PineappleA few kilometers from the beaches and while we see planes pass every minute over our heads, there exists a Mallorca that works in another dimension. It is the Pla. We don't want to say it or shout it from the rooftops either, but we do collect it for you, the people from here, from the land, those who live with this same beat. Thus, in the very middle of the Pla, at any point on the Camí del camp de Pina to Lloret de Vistalegre, there is someone who carries the chimera of the old and gigantic race that Pere Capellà wrote and that Biel Majoral sings.

Here, the calendar is not dictated by tourist seasons, but by the seasons of the land. Now, in an August July, the Pla becomes the scene of a silent battle for the survival of memory. At sa Rota de sa Cova, Mateu Fontiroig, takes out the long cart and Blau, the mule, to go and bring in the bales of hay.

Farmers transporting hay bales.
The cart with the mule on the way to the farm.

In the rest of Mallorca, newspapers open their front pages with figures of visitors, traffic jams, and saturated coves. But here we are made of different stuff, and on this occasion it is in Lloret, but it could be in any hedge or hollow of Sencelles, Sineu, Sant Joan, Petra, or Vilafranca. A farmer, a cart, a mule, and infinite patience.

We arrange to meet Mateu, not without having to beg him a little, who tells us to meet him "when the sun is not so scorching", in other words, after the Tour de France stage is over. Blau shakes off the flies and gets going. We leave the farmstead, moving slowly with the measured rocking of the mule and the cart. Along the entire route to the plot where the barley used to be and now there is stubble and straw, we find almost no one, and the few neighbours who pass by also pay little attention to seeing the mule and the cart.

Once at the plot, we load the bales, "40 fit on the long cart and two to sit on," Mateu tells Pere Antoni and Tomeu, who are helping him with the task. The image of the cart with the straw bales becomes more bucolic each time. Seeing a mule pulling a cart loaded with straw while the farmer accompanies it without haste is almost an act of poetic rebellion.

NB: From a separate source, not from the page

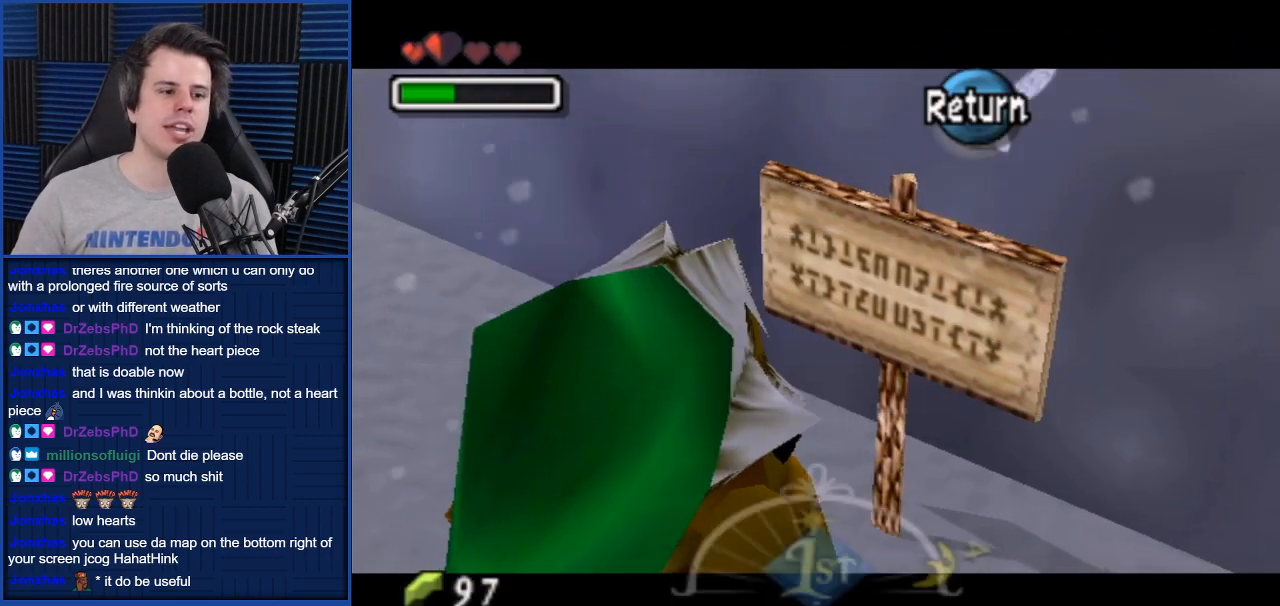
{"buttons": ["A"], "left_stick": "right", "right_stick": "center", "events": [[467, "A", "down"], [467, "left_stick", "right"]]}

It is the absolute antithesis of the immediacy that dominates us; a job that requires looking at the sky, putting your feet on the ground, respecting the animal's strength, and accepting that things take the time they take. Not a minute less. When visualizing the scene, we can't believe we are in Mallorca; it's not the Instagram Mallorca we know, it's the Mallorca we've seen in black and white.

An almost impossible scene to see in Mallorca nowadays.

And the fact is that these rural activities that survive sheltered from modernity hold up an uncomfortable mirror to the overcrowded Mallorca. They remind us of where we come from and, above all, what we are willing to lose. Mass tourism and mass residents consume the territory at a voracious speed, homogenize the landscapes and turn identity into a cardboard set for an Instagram photo. We repeat it, but only for you, for the people of here, the Pla maintains its authenticity precisely because it resists being a theme park. The sweat of those who carry straw by hand is real; the dust raised by the cart is true, and they don't make a show of it, nor do they want to. It is simply their passion, their way of understanding Mallorca and its surroundings. Animals, tools from another time that are preserved with patience and love.

Nor is it about falling into idealized nostalgia or wanting the peasantry to live in the past for our aesthetic delight. Country life is hard, often thankless, and poorly valued economically. But we must indeed reclaim these last refuges of calm and craft as the island's greatest treasure.

Mateu and Blau are going their way. While Mallorca fills with noise, the Pla offers us silence, broken only by the rocking of a cart and the passage of a mule. There, among bales of straw and golden dust, beats the Mallorca that still knows who it is. Protecting it is not a whim, it is a moral obligation before the frost, construction, and asphalt end up consuming it all.